Tenho a impressão de que os fatores psicológicos dominam nesses momentos, nesses jogos excepcionais, marcados por placares fora da curva. Talvez a súbita e implacável consciência da inferioridade induza o time a uma espécie de paralisia irremediável. E, quando digo o time, me refiro também ao treinador, capaz de, nessas situações, cometer os piores desatinos, pensando que pode alterar o que está acontecendo, como se despertasse de um pesadelo.
Nesses momentos, a sensação de impotência leva o time à paralisia, e só dessa forma se explica cenas que se veem nessas ocasiões, atacantes entrando como querem na defesa, diante de zagueiros tontos e impotentes.
Diz-se do boxeador nocauteado, mas ainda em pé, que tem dificuldade em encontrar a lona. Já dormiu mas não consegue cair. A lona é seu alívio, a sua morte, simbólica da derrota na luta. E assim parece ser no futebol. A sucessão alucinada de gols, como a garantir que enfim tudo aquilo vai acabar, na verdade já acabou, e que não é preciso mais lutar, porque a partida é finda. O fascínio do abismo, enfim.

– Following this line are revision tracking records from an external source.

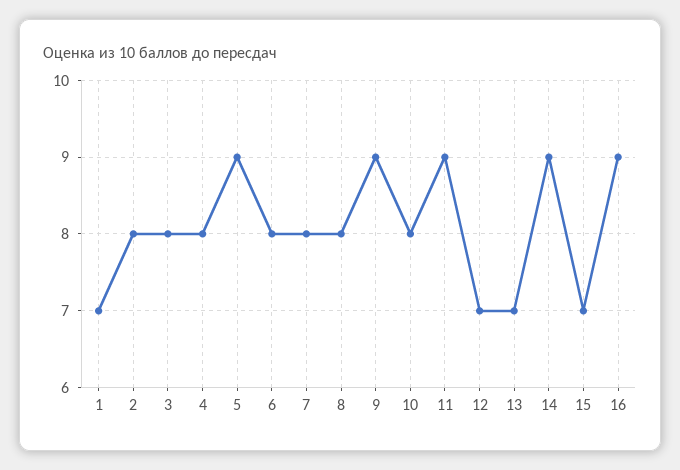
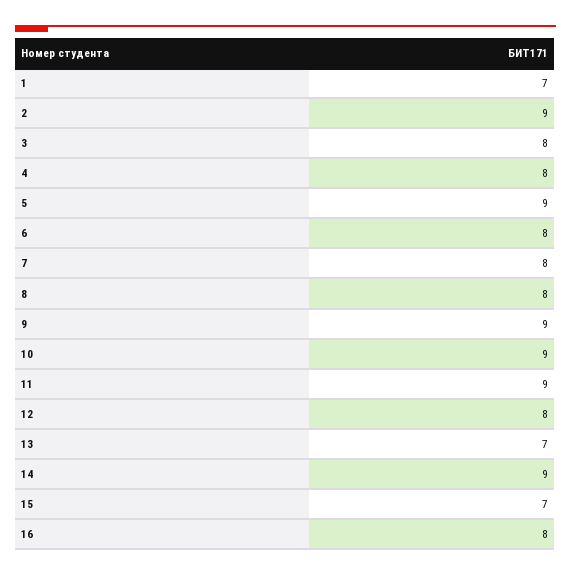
  {
    "1": 7,
-   "2": 8,
+   "2": 9,
    "3": 8,
    "4": 8,
    "5": 9,
    "6": 8,
    "7": 8,
    "8": 8,
    "9": 9,
-   "10": 8,
+   "10": 9,
    "11": 9,
-   "12": 7,
+   "12": 8,
    "13": 7,
    "14": 9,
    "15": 7,
-   "16": 9
+   "16": 8
  }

Vimos isso no Brasil x Alemanha. Se o time tivesse se fechado diante de um adversário superior, talvez perdesse de menos, e com dignidade. Mas seria preciso lutar, até mesmo por uma derrota honesta. Mas não, o Brasil desgovernou-se por completo e abriu caminho para a catástrofe.
Quando o Santos perdeu de oito do Barcelona, o desnível entre os dois era tamanho que parecia jogo entre um time de meninos contra um de profissionais de primeira linha. Essa diferença era tanta que o mais fraco simplesmente parou de lutar e entregou-se ao mais forte, como quem busca a simpatia do carrasco na vã ilusão de livrar-se da pena pela exibição da fragilidade.
O que espanta mais no caso de Goiás x Palmeiras é que, em tese, a distância entre os dois times não é assim tão grande. Cuidar do psicológico da moçada vai ser o principal desafio do Palmeiras pós-goleada. O moral da tropa deve estar no chão.